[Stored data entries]
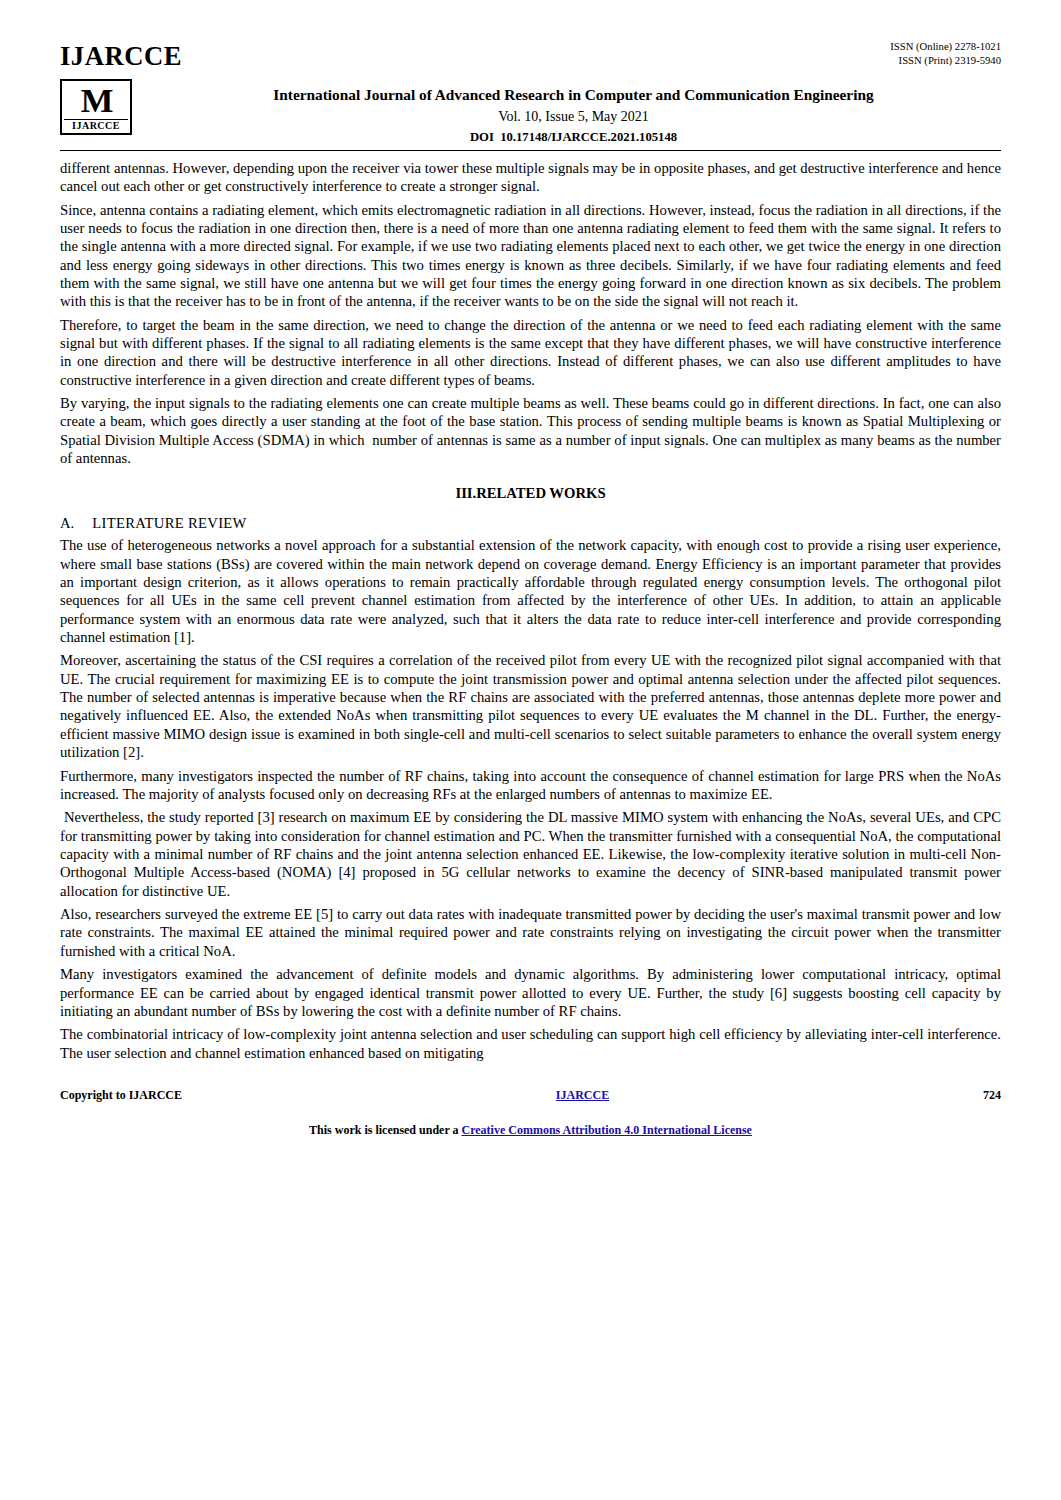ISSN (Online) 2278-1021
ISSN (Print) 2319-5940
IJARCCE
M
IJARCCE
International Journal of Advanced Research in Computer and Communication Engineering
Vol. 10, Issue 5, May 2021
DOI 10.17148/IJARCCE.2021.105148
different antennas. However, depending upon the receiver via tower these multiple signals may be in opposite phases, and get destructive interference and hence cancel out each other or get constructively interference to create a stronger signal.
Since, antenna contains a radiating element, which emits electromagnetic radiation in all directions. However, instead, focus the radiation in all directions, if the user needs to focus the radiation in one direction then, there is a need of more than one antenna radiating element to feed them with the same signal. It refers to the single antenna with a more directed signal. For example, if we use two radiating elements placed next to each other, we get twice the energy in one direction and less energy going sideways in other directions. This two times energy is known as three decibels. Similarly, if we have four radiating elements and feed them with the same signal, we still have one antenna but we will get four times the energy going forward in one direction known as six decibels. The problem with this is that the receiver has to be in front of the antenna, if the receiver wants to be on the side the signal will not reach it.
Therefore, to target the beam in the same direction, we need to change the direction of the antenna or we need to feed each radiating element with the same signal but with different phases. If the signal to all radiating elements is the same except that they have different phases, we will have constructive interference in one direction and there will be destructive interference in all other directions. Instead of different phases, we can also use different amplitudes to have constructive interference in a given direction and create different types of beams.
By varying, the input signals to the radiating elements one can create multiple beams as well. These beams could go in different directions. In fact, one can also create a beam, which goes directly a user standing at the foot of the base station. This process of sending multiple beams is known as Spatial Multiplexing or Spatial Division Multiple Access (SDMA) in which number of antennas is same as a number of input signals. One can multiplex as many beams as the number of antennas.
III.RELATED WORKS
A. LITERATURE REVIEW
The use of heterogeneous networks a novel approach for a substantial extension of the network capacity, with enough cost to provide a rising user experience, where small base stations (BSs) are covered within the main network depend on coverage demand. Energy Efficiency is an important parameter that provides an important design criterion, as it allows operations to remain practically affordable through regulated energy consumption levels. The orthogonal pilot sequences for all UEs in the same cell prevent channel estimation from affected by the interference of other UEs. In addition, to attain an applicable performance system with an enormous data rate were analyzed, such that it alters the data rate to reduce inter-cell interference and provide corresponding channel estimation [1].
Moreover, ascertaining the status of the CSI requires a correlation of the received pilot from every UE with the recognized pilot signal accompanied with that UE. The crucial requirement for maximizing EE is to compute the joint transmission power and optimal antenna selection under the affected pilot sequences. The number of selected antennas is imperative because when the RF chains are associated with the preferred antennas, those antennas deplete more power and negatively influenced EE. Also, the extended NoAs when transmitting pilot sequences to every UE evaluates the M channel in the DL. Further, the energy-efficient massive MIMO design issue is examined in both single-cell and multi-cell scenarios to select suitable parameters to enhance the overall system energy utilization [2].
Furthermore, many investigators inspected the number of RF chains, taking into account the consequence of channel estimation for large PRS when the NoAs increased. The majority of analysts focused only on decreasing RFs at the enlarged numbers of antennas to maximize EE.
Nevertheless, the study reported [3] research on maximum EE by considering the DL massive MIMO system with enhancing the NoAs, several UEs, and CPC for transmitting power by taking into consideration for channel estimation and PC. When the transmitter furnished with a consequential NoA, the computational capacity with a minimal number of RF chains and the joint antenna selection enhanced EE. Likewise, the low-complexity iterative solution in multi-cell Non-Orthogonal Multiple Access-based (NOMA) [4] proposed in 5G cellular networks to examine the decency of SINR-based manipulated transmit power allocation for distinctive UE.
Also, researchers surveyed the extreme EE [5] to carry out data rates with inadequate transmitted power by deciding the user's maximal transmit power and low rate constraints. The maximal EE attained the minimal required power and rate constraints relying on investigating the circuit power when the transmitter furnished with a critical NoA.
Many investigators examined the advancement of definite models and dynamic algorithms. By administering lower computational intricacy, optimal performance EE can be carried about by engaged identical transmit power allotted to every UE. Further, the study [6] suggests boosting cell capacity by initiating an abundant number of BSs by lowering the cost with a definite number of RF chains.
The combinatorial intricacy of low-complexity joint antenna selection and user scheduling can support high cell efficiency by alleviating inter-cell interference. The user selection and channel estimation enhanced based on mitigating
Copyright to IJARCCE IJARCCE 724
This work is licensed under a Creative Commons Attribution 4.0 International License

● ABOUT THIS TASK: Every line above that holds the word "enhanced" should be copied out.

● RESULT:
Nevertheless, the study reported [3] research on maximum EE by considering the DL massive MIMO system with enhancing the NoAs, several UEs, and CPC for transmitting power by taking into consideration for channel estimation and PC. When the transmitter furnished with a consequential NoA, the computational capacity with a minimal number of RF chains and the joint antenna selection enhanced EE. Likewise, the low-complexity iterative solution in multi-cell Non-Orthogonal Multiple Access-based (NOMA) [4] proposed in 5G cellular networks to examine the decency of SINR-based manipulated transmit power allocation for distinctive UE.
The combinatorial intricacy of low-complexity joint antenna selection and user scheduling can support high cell efficiency by alleviating inter-cell interference. The user selection and channel estimation enhanced based on mitigating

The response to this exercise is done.